● **TEXTO DE LECTURA**:

Celebrar la Navidad es, precisamente, colocar en el centro
del festejo y de la celebración al Niño Dios -luego de haber "desplazado" a Santa Claus-, pero tampoco basta con esto; no
basta con armar el Pesebre y el Árbol de Navidad; se debe hacer eso, pero eso
no basta.
¿En qué consiste entonces la celebración de la Navidad? Consiste
en meditar acerca del hecho central de la Navidad, que es el Nacimiento –milagroso
y virginal- de Dios hecho Niño sin dejar de ser Dios, para que los hombres,
siendo como niños por la gracia santificante, seamos como Dios por
participación y, al final de nuestra vida terrena, entremos en el Reino de los
cielos.
No
se puede celebrar la Navidad en su verdadera esencia, si no se toma conciencia
de para qué y por qué este Niño, que es Dios, ha venido a este mundo. Porque,
en definitiva, celebramos el Nacimiento de un Niño, al cual los católicos le
decimos “Dios” porque, en nuestra fe, es verdaderamente Dios, es la Segunda Persona
de la Trinidad, Dios Hijo encarnado. Si respondemos a las preguntas de para qué
y por qué vino Dios Hijo a nuestro mundo como Niño, entonces estaremos en
condiciones de responder a la pregunta de en qué consiste la celebración de la
Navidad.
¿Para
qué vino el Niño Dios? Vino para liberarnos de tres grandes enemigos mortales
de la raza humana: el Demonio, el Pecado y la Muerte. Tal vez la esencia de la
Navidad está en un brevísimo pasaje del Evangelio –el cántico de Zacarías- en
donde se dice, refiriéndose al Mesías: “Nos visitará el sol que nace de lo
alto, para iluminar a los que viven en tinieblas y sombras de muerte” (cfr. Lc 1, 68-79). El “Sol que nace de lo
alto” no es otro que el Niño Dios, Cristo Jesús, cuya esencia divina es
luminosa por sí misma, porque Dios, por el hecho de ser Dios, es Luz y Luz
Viva, que comunica de su Vida divina a quien ilumina. Los que “somos iluminados
y vivimos en oscuridad y tinieblas de muerte”, somos nosotros, los seres
humanos, todos sin excepción, porque luego del pecado original, vivimos lejos
de Dios, rodeados de las tinieblas del pecado, de la ignorancia, de la muerte,
y también de las tinieblas vivientes, que son los demonios, y nadie, ni hombre
ni ángel, puede librarnos de esas tinieblas. Pues bien, el Niño Dios ha venido
a librarnos de estas tinieblas; se encarna en el seno virgen de María para
tener un Cuerpo para ofrecer en sacrificio en la Cruz, y eso es lo que hará
este Niño cuando, ya adulto, suba a la Cruz del Calvario para inmolarse por
nuestra salvación.

● **CONSIGNA 1**: Enumera, por favor, los grandes enemigos mortales de la raza humana de los que, según el texto sobre la Navidad, vino a liberarnos el Niño Dios.
● **CONSIGNA 2**: Según el texto sobre la Navidad, ¿con qué fin se encarna el Niño Dios en el seno virgen de María?

● **DATOS MOSTRADOS**:
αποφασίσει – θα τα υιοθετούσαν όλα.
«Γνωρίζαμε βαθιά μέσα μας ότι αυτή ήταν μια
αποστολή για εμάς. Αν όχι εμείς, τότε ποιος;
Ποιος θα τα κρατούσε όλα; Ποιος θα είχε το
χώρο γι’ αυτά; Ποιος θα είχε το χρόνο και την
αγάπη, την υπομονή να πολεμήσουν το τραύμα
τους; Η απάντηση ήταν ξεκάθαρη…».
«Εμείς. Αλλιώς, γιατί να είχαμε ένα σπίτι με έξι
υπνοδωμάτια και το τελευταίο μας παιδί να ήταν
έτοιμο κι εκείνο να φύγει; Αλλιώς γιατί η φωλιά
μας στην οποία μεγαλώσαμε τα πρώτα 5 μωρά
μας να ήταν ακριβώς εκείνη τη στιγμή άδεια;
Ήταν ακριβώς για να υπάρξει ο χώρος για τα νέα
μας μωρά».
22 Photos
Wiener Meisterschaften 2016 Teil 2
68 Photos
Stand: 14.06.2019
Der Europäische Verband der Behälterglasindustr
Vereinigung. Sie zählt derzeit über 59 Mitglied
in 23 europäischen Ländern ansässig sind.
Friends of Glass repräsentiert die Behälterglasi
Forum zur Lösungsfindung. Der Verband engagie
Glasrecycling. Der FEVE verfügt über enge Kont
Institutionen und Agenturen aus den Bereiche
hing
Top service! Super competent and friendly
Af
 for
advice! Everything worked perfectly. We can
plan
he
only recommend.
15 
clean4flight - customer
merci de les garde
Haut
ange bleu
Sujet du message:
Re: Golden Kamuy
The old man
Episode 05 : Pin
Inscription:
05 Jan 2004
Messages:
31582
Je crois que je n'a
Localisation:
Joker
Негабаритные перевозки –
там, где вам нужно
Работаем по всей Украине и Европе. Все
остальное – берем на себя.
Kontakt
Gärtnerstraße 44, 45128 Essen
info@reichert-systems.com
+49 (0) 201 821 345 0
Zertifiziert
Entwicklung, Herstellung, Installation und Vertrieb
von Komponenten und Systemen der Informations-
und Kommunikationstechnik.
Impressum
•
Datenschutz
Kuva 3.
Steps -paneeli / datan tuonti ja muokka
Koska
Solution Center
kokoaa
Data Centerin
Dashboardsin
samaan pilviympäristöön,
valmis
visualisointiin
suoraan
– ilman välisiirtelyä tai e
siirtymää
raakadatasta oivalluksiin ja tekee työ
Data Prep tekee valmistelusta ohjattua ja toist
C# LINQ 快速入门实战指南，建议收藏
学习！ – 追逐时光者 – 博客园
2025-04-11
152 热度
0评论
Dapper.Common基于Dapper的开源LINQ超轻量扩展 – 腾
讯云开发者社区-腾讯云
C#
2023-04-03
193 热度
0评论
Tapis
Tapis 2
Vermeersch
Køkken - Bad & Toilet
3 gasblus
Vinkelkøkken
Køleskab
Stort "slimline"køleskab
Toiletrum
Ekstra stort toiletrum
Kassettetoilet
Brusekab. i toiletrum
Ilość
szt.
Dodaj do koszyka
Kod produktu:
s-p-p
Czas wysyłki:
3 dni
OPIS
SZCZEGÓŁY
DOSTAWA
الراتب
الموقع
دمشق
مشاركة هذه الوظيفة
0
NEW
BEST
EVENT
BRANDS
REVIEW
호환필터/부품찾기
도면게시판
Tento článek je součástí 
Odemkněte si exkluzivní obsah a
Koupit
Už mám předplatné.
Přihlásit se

● **SOLUCIÓN DESARROLLADA 1**: El Demonio, el Pecado y la Muerte.

● **SOLUCIÓN DESARROLLADA 2**: Para tener un Cuerpo que ofrecer en sacrificio en la Cruz.